Ancak bu noktada ekonomistlerin önemli bir itirazı devreye giriyor. Şöyle ki, içinden geçtiğimiz küresel ekonomik dönem likiditenin ‘anavatanına’ çekildiği ve özellikle de Türkiye gibi gelişmekte olan ülkelerin dış kaynağa her zamankinden daha fazla ihtiyaç duyduğu bir dönem. Türkiye’ye son dönemde dışarıdan gelen hem portföy hem de diğer yatırımların kompozisyonuna bakıldığında, Körfez Bölgesi ülkeleri ve Rusya gibi ülkelerden gelen petro-dolar diye de tabir edilen kaynakların olduğu görülüyor. Petrol fiyatlarında yaşanan bu tarz sert düşüşler de bu ülkelerin şirketlerinin ve fonlarının bilançolarını ciddi anlamda tahrip ediyor. Varlıklarında ciddi bir erime yaşayan bu şirket ya da fonlar da yurtdışı yatırımları kısma yönünde eğilim gösteriyor. Hâl böyle olunca da ilk bakışta, Türkiye ekonomisi için olumlu gözlenen petrol fiyatlarındaki düşüş, madalyonun diğer tarafını çevirince farklı bir etkiye de neden olabilecek gibi duruyor. En azından ekonomistler ve uzmanlar, analizlerinde, olası bu olumsuz etkinin de altını kalın bir şekilde çiziyor. Rusya Merkez Bankası Başkanı Elvira Nabiullina’nın geçtiğimiz günlerde yaptığı risk senaryosuna göre, 2019’da petrol fiyatlarının varil başına 35 dolara kadar düşebileceği açıklaması ve “Bunun gerçekleşmesi halinde, yaptırımların da etkisiyle Rus ekonomisi 2019’da resesyona girer” yorumu, ekonomistlerin kaygısının hiç de haksız olmadığını gösteriyor.
2018’e 66 dolar seviyesinde başlayan ve aslında yılın ilk yarısında 80 doların üzerine çıkmış olan petrol, ağustosta 70 dolara gerilemişti. Ağustos ayının devamında kayıplarını silen petrol, 3 Ekim’de 86,75 dolar ile son 4 yılın zirvesini görmüştü. Peki, fiyatlar neden yükseldi?

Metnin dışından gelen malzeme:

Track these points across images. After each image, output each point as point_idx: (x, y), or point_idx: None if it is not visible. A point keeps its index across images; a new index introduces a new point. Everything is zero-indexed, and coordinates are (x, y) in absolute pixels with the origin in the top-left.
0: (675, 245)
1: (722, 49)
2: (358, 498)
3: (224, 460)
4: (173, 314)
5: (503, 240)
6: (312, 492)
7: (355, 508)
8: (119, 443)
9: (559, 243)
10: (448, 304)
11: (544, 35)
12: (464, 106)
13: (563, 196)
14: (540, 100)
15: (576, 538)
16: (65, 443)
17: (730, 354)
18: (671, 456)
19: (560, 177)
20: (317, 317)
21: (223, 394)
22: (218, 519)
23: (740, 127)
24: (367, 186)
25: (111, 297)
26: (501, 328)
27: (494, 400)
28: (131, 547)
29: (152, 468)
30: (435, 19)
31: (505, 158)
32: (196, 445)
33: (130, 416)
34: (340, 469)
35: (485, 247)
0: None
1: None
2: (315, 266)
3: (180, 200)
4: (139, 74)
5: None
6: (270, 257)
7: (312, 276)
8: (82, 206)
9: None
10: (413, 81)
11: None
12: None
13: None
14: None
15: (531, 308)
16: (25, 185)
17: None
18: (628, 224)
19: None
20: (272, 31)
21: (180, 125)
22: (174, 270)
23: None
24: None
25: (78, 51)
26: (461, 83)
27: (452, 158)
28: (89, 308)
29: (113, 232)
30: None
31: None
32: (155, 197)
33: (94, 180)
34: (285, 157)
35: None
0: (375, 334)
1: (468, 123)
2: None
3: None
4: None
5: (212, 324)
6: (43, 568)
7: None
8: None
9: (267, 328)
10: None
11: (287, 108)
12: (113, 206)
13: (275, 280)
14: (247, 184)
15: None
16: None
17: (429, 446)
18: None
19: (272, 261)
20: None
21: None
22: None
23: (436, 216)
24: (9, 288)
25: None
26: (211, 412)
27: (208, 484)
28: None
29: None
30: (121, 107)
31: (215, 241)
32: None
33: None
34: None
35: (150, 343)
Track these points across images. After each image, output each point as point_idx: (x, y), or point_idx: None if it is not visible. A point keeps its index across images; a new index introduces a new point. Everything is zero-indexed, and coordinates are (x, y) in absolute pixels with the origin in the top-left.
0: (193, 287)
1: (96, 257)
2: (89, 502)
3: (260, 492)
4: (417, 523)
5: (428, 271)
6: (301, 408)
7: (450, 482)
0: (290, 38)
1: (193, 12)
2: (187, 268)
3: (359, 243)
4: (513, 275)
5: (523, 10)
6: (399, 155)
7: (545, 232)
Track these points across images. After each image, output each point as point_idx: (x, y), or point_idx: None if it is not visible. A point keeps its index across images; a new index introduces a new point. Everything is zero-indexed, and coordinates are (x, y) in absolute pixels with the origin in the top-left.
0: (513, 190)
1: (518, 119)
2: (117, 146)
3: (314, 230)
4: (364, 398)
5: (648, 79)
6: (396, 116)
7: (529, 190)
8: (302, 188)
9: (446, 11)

OPEC ve diğer üretici ülkelerin arz kesintisine sadık kalmaları, ABD ham petrol stoklarında azalma olması, ABD’nin İran’a uygulayacağı yaptırım kaygıları ve talepteki artış fiyatların yıl içinde yükselmesini sağladı. Ancak ABD ve Çin arasındaki ticaret savaşlarının küresel büyümeyi zorlayacağı ve petrol talebinin azalacağı kaygısı, dönem dönem fiyatlarda gerilemeye neden olsa da yıl içi yükseliş trendi korundu.

Petrol fiyatları neden
düşüyor?

ABD Başkanı Trump, yıl içinde çok defa fiyatlardaki yükselişin suni olduğunu, gerçeği yansıtmadığını belirterek OPEC’i suçlamıştı, OPEC ise arz kesintisine devam ederek günlük milyon/varil üretimlerine sadık kaldı. Ancak OPEC’in toplantıda arz kesintisine davam edebilmesi haberleri dahi fiyatlardaki düşüşü engelleyemedi. Ekim ayında küresel piyasalardaki satışlar hızlandı ve enerji-emtia hisselerinde de sert kayıplar yaşandı. Hisselerdeki düşüş güvenli liman özelliği taşıyan varlıklara ve ABD tahvillerine talebi artırdı.
Enerji hisselerindeki düşüş, fiyatları baskılarken ABD ham petrol stoklarında artış olması da düşüşü hızlandırdı. ABD’nin İran’a uygulayacağı yaptırımların petrol ihracatı ve ticaretini zorlayacağı kaygısı fiyatlardaki yükselişin nedenlerinden biriydi ancak ABD, Çin, Yunanistan, Hindistan ve Türkiye gibi ithalatının büyük kısmını İran’dan yapan 8 ülkeye 6 aylık geçici muafiyet tanıdı. Bu muafiyet ile korkulan sorunun yaşanmayacağı düşüncesi de fiyatlardaki geri çekilmeyi destekledi. Yine ekim ayı içinde S. Arabistan’ın üretimi artıracağı haberleri de fiyatları baskıladı. S. Arabistan’ın, gerek İran ambargosu gerekse OPEC ve diğer üreticilerin üretim açığını kapatmak için günlük üretimini artacağı haberleri, petrol üzerinde negatif etki yarattı.